Литературный вечер актрисы, сценариста и режиссера Ренаты Литвиновой, прошедший в минувший четверг в Капелле, обернулся обаятельным антрепризным лохотроном. В удовольствии поучаствовать в нем не отказал себе ДМИТРИЙ РЕНАНСКИЙ.
Жанр поэтического вечера в недавнем прошлом был для театральных и киношных звезд не менее обязательной и ответственной нагрузкой, чем основная служба, — достаточно вспомнить хотя бы великого декламатора Сергея Юрского. В последние годы с подобными выступлениями из действительно крупных актеров в Петербург изредка наведывались разве что Михаил Филиппенко и Константин Райкин. Дебютный литературный вечер Ренаты Литвиновой не имел с этой почтенной традицией ничего общего. Он скорее вписывался в контекст разношерстных антрепризных мероприятий, объединенных общим принципом: публика валит на них не ради хорошего театра или высшей пробы актерского мастерства, а просто побыть в одном пространстве с медийными лицами. Несмотря на рекордную для подобного жанрового формата дороговизну билетов (за лучшие места в партере просили до шести с половиной тысяч рублей), случился аншлаг — для реализации обывательской мечты камерный зал Академической капеллы подошел как нельзя лучше: госпожу Литвинову можно было разглядеть даже с последнего ряда, а вот непоставленный голос все-таки пришлось усилить микрофонной подзвучкой.
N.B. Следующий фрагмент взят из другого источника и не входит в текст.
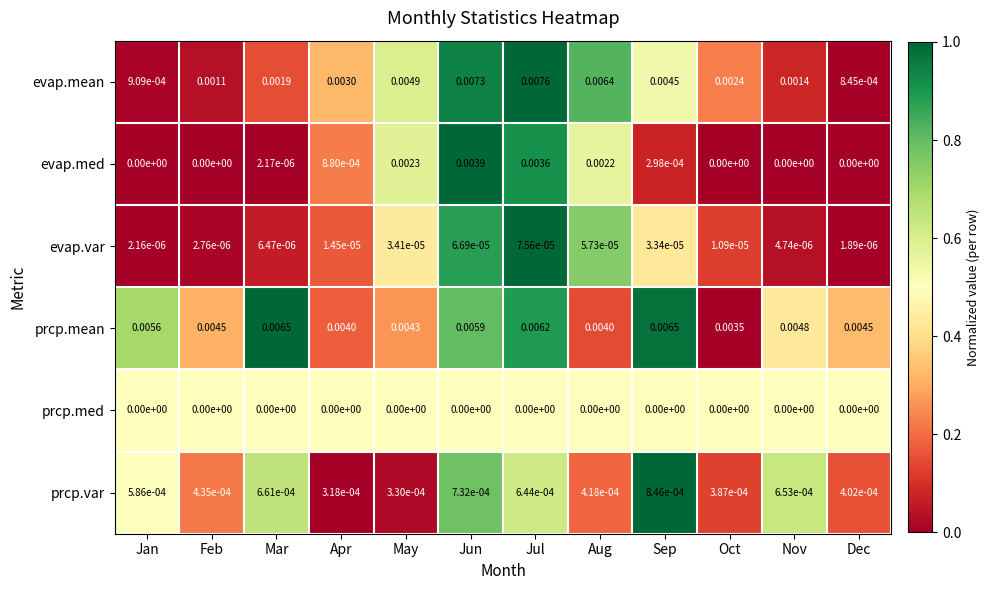

Which category has the highest value across all series?

Jul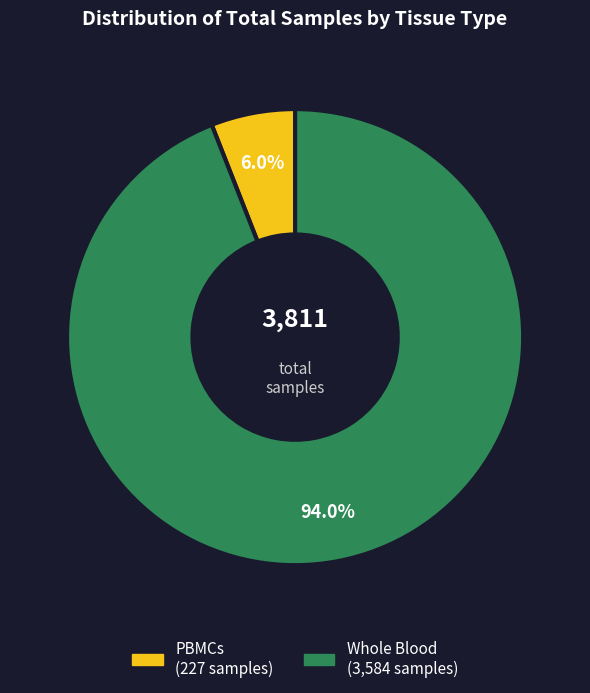

Is there any slice that represents more than half of the pie?

Yes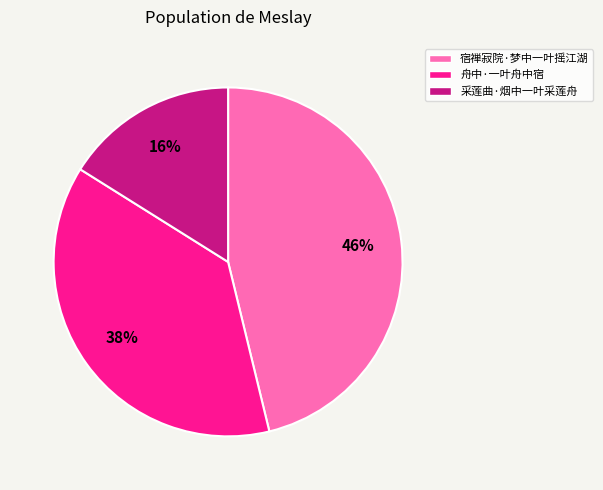

To the nearest percent, what percentage of the pie is 宿禅寂院·梦中一叶摇江湖?

46%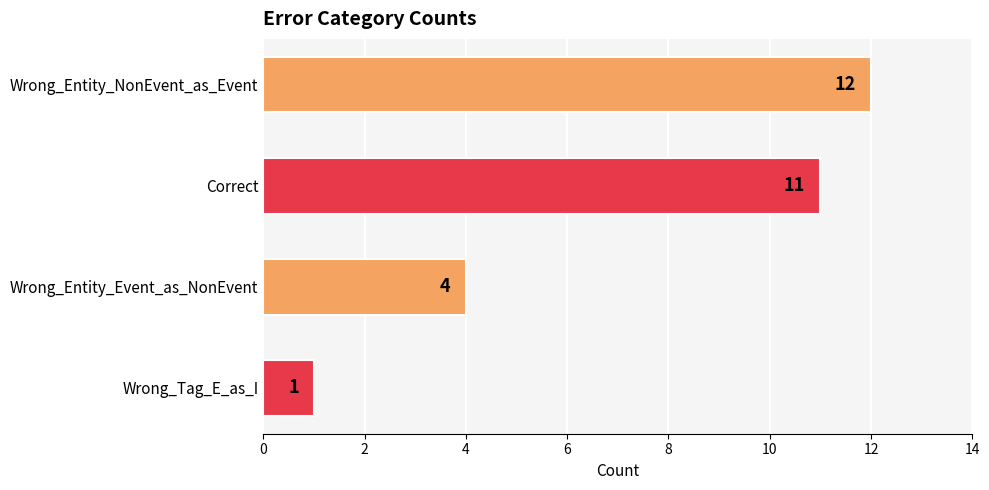

The chart shows a value of 12 at Wrong_Entity_NonEvent_as_Event. True or false?

True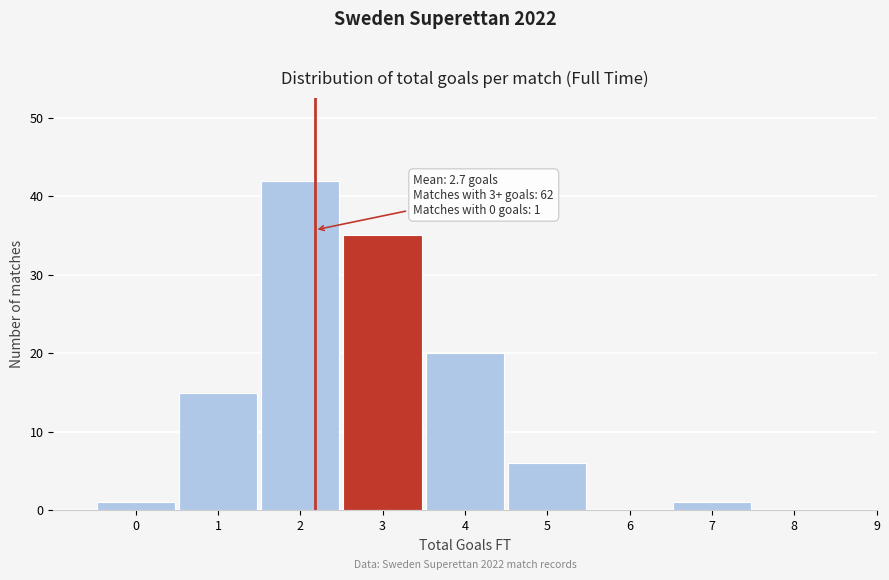

Reading left to right, extract all data points from this chart.

0=1	1=15	2=42	3=35	4=20	5=6	6=0	7=1	8=0	9=0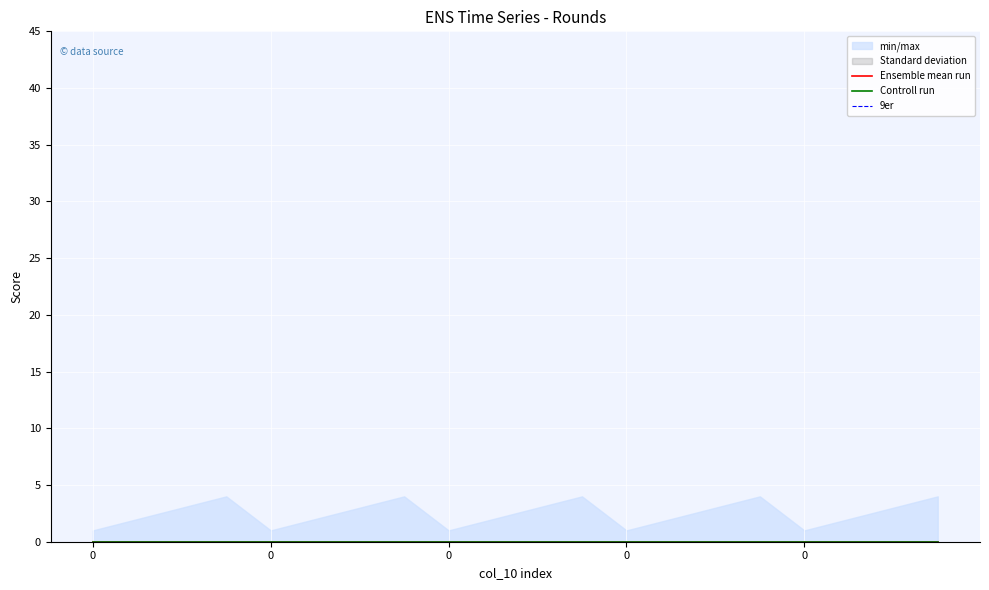

What is the total value across all series at 0?

1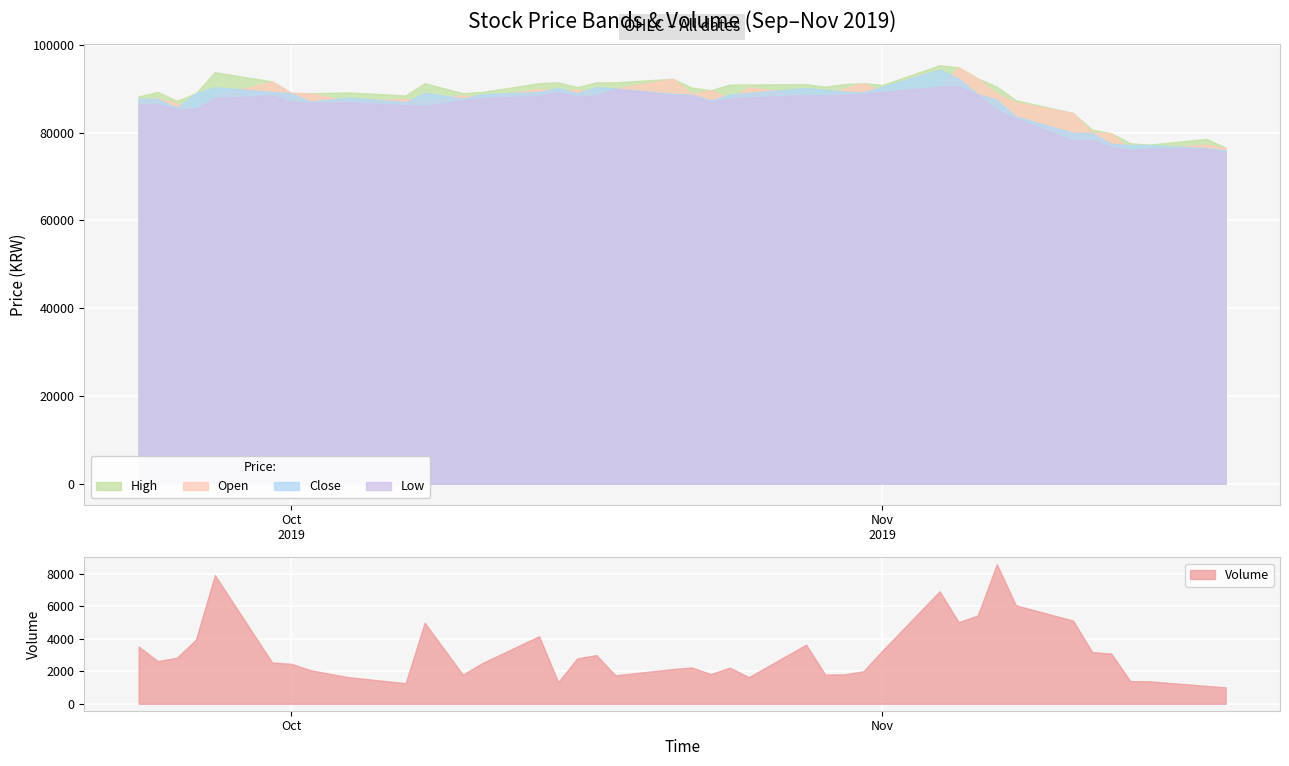

The High series shows 53492 at 28. True or false?

False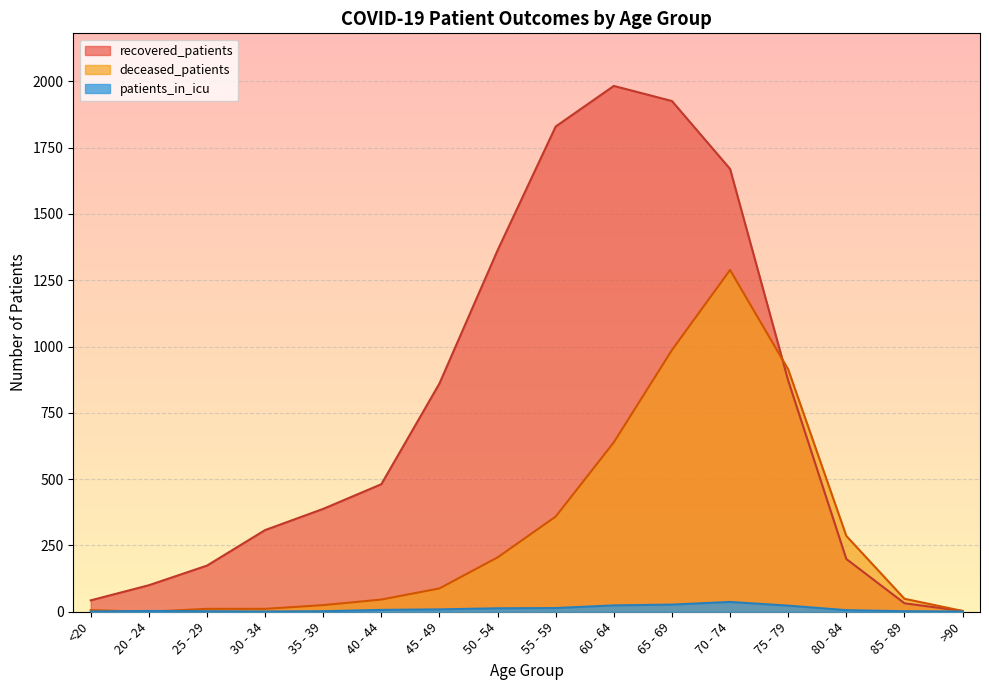

Count the number of categories in the chart.

16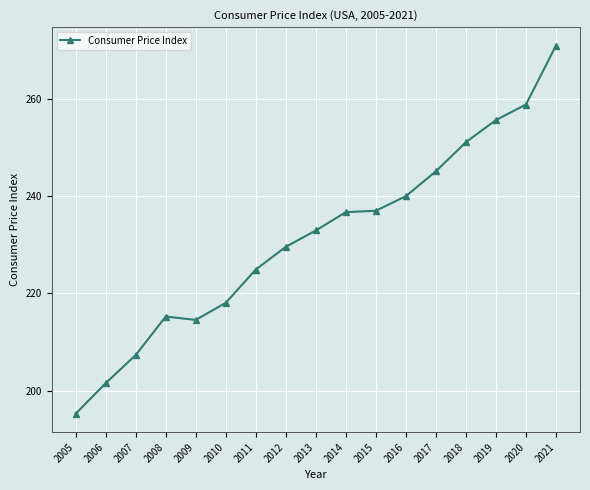

What is the sum of the values at 2010 and 2017?

463.2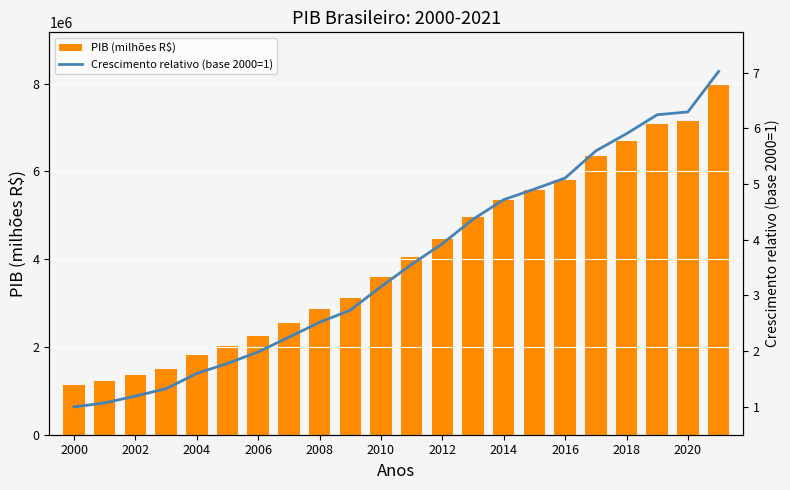

Is it true that PIB (milhões R$) equals 1574729.5 at 2012?

False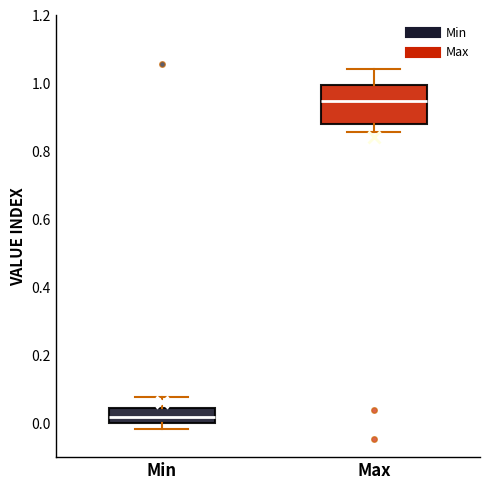

Which box has the highest median line?

Max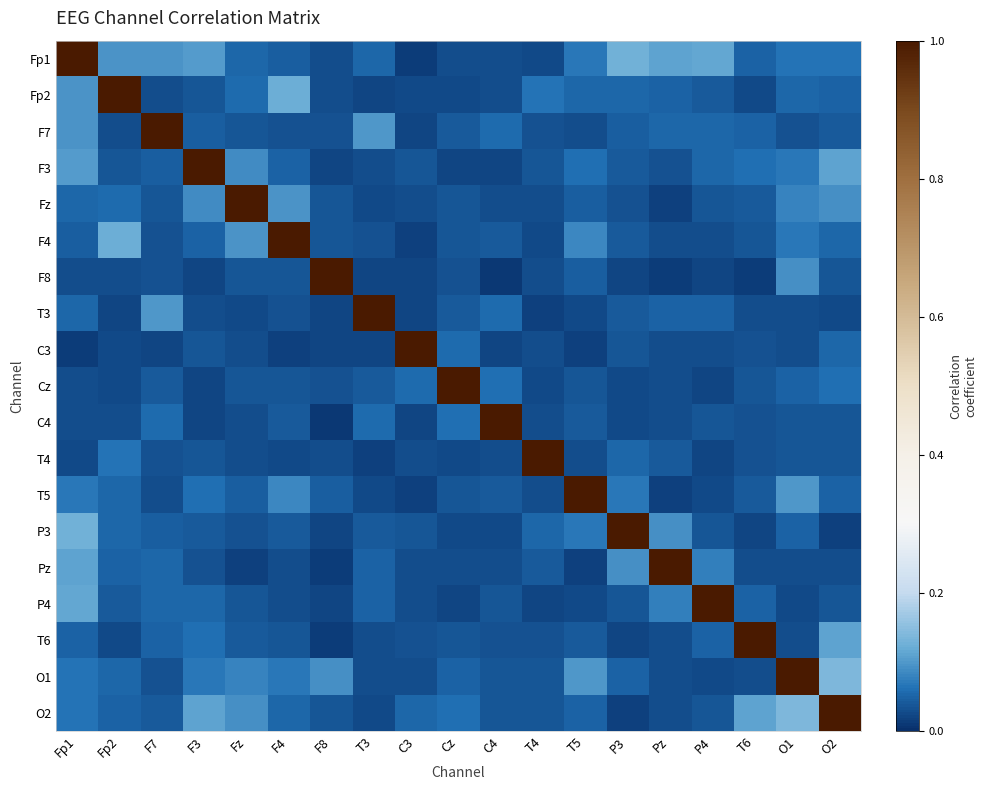

Reading left to right, list all the values displayed in this chart.

Fp1: Fp1=1.0	Fp2=0.1	F7=0.1	F3=0.1	Fz=0.1	F4=0.0	F8=0.0	T3=0.1	C3=0.0	Cz=0.0	C4=0.0	T4=0.0	T5=0.1	P3=0.1	Pz=0.1	P4=0.1	T6=0.0	O1=0.1	O2=0.1
Fp2: Fp1=0.1	Fp2=1.0	F7=0.0	F3=0.0	Fz=0.1	F4=0.1	F8=0.0	T3=0.0	C3=0.0	Cz=0.0	C4=0.0	T4=0.1	T5=0.1	P3=0.1	Pz=0.0	P4=0.0	T6=0.0	O1=0.1	O2=0.0
F7: Fp1=0.1	Fp2=0.0	F7=1.0	F3=0.0	Fz=0.0	F4=0.0	F8=0.0	T3=0.1	C3=0.0	Cz=0.0	C4=0.1	T4=0.0	T5=0.0	P3=0.0	Pz=0.1	P4=0.1	T6=0.0	O1=0.0	O2=0.0
F3: Fp1=0.1	Fp2=0.0	F7=0.0	F3=1.0	Fz=0.1	F4=0.0	F8=0.0	T3=0.0	C3=0.0	Cz=0.0	C4=0.0	T4=0.0	T5=0.1	P3=0.0	Pz=0.0	P4=0.1	T6=0.1	O1=0.1	O2=0.1
Fz: Fp1=0.1	Fp2=0.1	F7=0.0	F3=0.1	Fz=1.0	F4=0.1	F8=0.0	T3=0.0	C3=0.0	Cz=0.0	C4=0.0	T4=0.0	T5=0.0	P3=0.0	Pz=0.0	P4=0.0	T6=0.0	O1=0.1	O2=0.1
F4: Fp1=0.0	Fp2=0.1	F7=0.0	F3=0.0	Fz=0.1	F4=1.0	F8=0.0	T3=0.0	C3=0.0	Cz=0.0	C4=0.0	T4=0.0	T5=0.1	P3=0.0	Pz=0.0	P4=0.0	T6=0.0	O1=0.1	O2=0.1
F8: Fp1=0.0	Fp2=0.0	F7=0.0	F3=0.0	Fz=0.0	F4=0.0	F8=1.0	T3=0.0	C3=0.0	Cz=0.0	C4=0.0	T4=0.0	T5=0.0	P3=0.0	Pz=0.0	P4=0.0	T6=0.0	O1=0.1	O2=0.0
T3: Fp1=0.1	Fp2=0.0	F7=0.1	F3=0.0	Fz=0.0	F4=0.0	F8=0.0	T3=1.0	C3=0.0	Cz=0.0	C4=0.1	T4=0.0	T5=0.0	P3=0.0	Pz=0.0	P4=0.0	T6=0.0	O1=0.0	O2=0.0
C3: Fp1=0.0	Fp2=0.0	F7=0.0	F3=0.0	Fz=0.0	F4=0.0	F8=0.0	T3=0.0	C3=1.0	Cz=0.1	C4=0.0	T4=0.0	T5=0.0	P3=0.0	Pz=0.0	P4=0.0	T6=0.0	O1=0.0	O2=0.1
Cz: Fp1=0.0	Fp2=0.0	F7=0.0	F3=0.0	Fz=0.0	F4=0.0	F8=0.0	T3=0.0	C3=0.1	Cz=1.0	C4=0.1	T4=0.0	T5=0.0	P3=0.0	Pz=0.0	P4=0.0	T6=0.0	O1=0.0	O2=0.1
C4: Fp1=0.0	Fp2=0.0	F7=0.1	F3=0.0	Fz=0.0	F4=0.0	F8=0.0	T3=0.1	C3=0.0	Cz=0.1	C4=1.0	T4=0.0	T5=0.0	P3=0.0	Pz=0.0	P4=0.0	T6=0.0	O1=0.0	O2=0.0
T4: Fp1=0.0	Fp2=0.1	F7=0.0	F3=0.0	Fz=0.0	F4=0.0	F8=0.0	T3=0.0	C3=0.0	Cz=0.0	C4=0.0	T4=1.0	T5=0.0	P3=0.1	Pz=0.0	P4=0.0	T6=0.0	O1=0.0	O2=0.0
T5: Fp1=0.1	Fp2=0.1	F7=0.0	F3=0.1	Fz=0.0	F4=0.1	F8=0.0	T3=0.0	C3=0.0	Cz=0.0	C4=0.0	T4=0.0	T5=1.0	P3=0.1	Pz=0.0	P4=0.0	T6=0.0	O1=0.1	O2=0.0
P3: Fp1=0.1	Fp2=0.1	F7=0.0	F3=0.0	Fz=0.0	F4=0.0	F8=0.0	T3=0.0	C3=0.0	Cz=0.0	C4=0.0	T4=0.1	T5=0.1	P3=1.0	Pz=0.1	P4=0.0	T6=0.0	O1=0.0	O2=0.0
Pz: Fp1=0.1	Fp2=0.0	F7=0.1	F3=0.0	Fz=0.0	F4=0.0	F8=0.0	T3=0.0	C3=0.0	Cz=0.0	C4=0.0	T4=0.0	T5=0.0	P3=0.1	Pz=1.0	P4=0.1	T6=0.0	O1=0.0	O2=0.0
P4: Fp1=0.1	Fp2=0.0	F7=0.1	F3=0.1	Fz=0.0	F4=0.0	F8=0.0	T3=0.0	C3=0.0	Cz=0.0	C4=0.0	T4=0.0	T5=0.0	P3=0.0	Pz=0.1	P4=1.0	T6=0.1	O1=0.0	O2=0.0
T6: Fp1=0.0	Fp2=0.0	F7=0.0	F3=0.1	Fz=0.0	F4=0.0	F8=0.0	T3=0.0	C3=0.0	Cz=0.0	C4=0.0	T4=0.0	T5=0.0	P3=0.0	Pz=0.0	P4=0.1	T6=1.0	O1=0.0	O2=0.1
O1: Fp1=0.1	Fp2=0.1	F7=0.0	F3=0.1	Fz=0.1	F4=0.1	F8=0.1	T3=0.0	C3=0.0	Cz=0.0	C4=0.0	T4=0.0	T5=0.1	P3=0.0	Pz=0.0	P4=0.0	T6=0.0	O1=1.0	O2=0.1
O2: Fp1=0.1	Fp2=0.0	F7=0.0	F3=0.1	Fz=0.1	F4=0.1	F8=0.0	T3=0.0	C3=0.1	Cz=0.1	C4=0.0	T4=0.0	T5=0.0	P3=0.0	Pz=0.0	P4=0.0	T6=0.1	O1=0.1	O2=1.0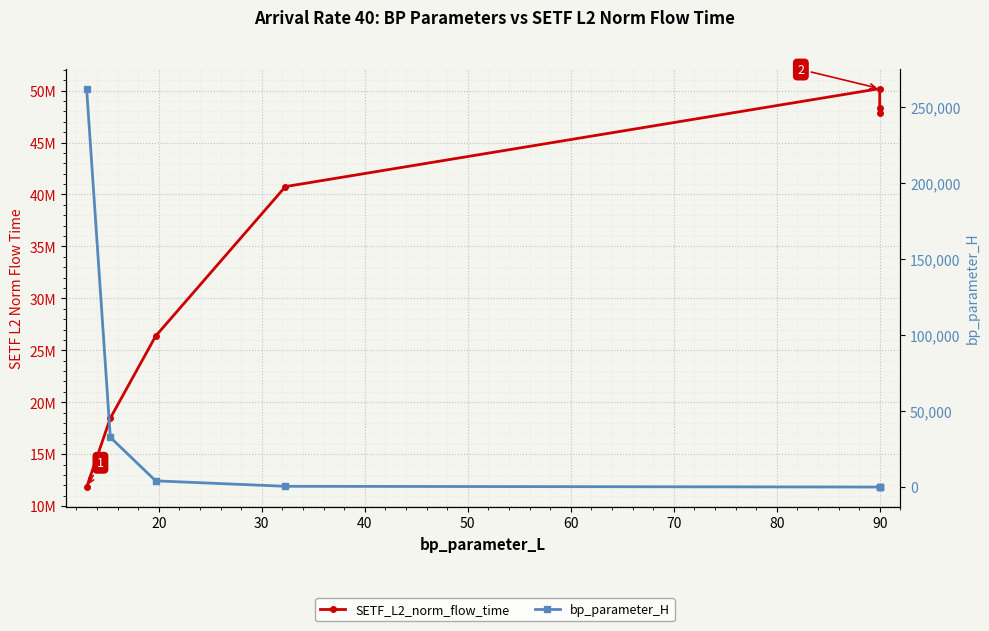

Which series changed the most between 60 and 70?

SETF_L2_norm_flow_time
Шла публика, понятное дело, не на обещанные в афишах монолог Гамлета и не на Бродского с Цветаевой. Правда, ни того, ни другого, ни третьего госпожа Литвинова так и не исполнила. А жаль: было бы любопытно соотнести ее Принца датского с вековой традицией исполнения "Быть или не быть" великими актрисами, от Веры Комиссаржевской до Аллы Демидовой. До этого вечера у Ренаты Литвиновой был лишь один театральный опыт в мхатовском "Вишневом саде" Адольфа Шапиро, и тогда монологи Раневской звучали ровно так, как будто их переписала для себя сама актриса. С той же привычной юродивой изломанностью, коктейлем хрупкости, утонченности и вульгарности, вышли у госпожи Литвиновой фрагменты из русской литературной классики. "Евгений Онегин" плавно перетекал в "Записки сумасшедшего", "Герой нашего времени" сменялся "Носом" и "Москвой--Петушками". Если бы эти тексты не были столь канонически известны, то определить, где начинался Гоголь с Лермонтовым, а где заканчивались скетчи самой актрисы, которыми Литвинова пересыпала программу, было бы очень трудно. Отнесись госпожа Литвинова к новому для себя амплуа чуточку серьезнее, ее чтецкую манеру можно было бы принять за упражнение по деконструкции — до оскомины известные тексты распадались на отдельные слоги и фонемы, как в пушкинских спектаклях Анатолия Васильева, у которых Рената Литвинова словно бы одолжила свое "Письмо Татьяны". Но никакой интерпретацией и не пахло: как и на киноэкране, в концертном формате Рената Литвинова играла прежде всего саму себя — ну разве что концентрация фирменного неуловимого безумия была меньше обычного.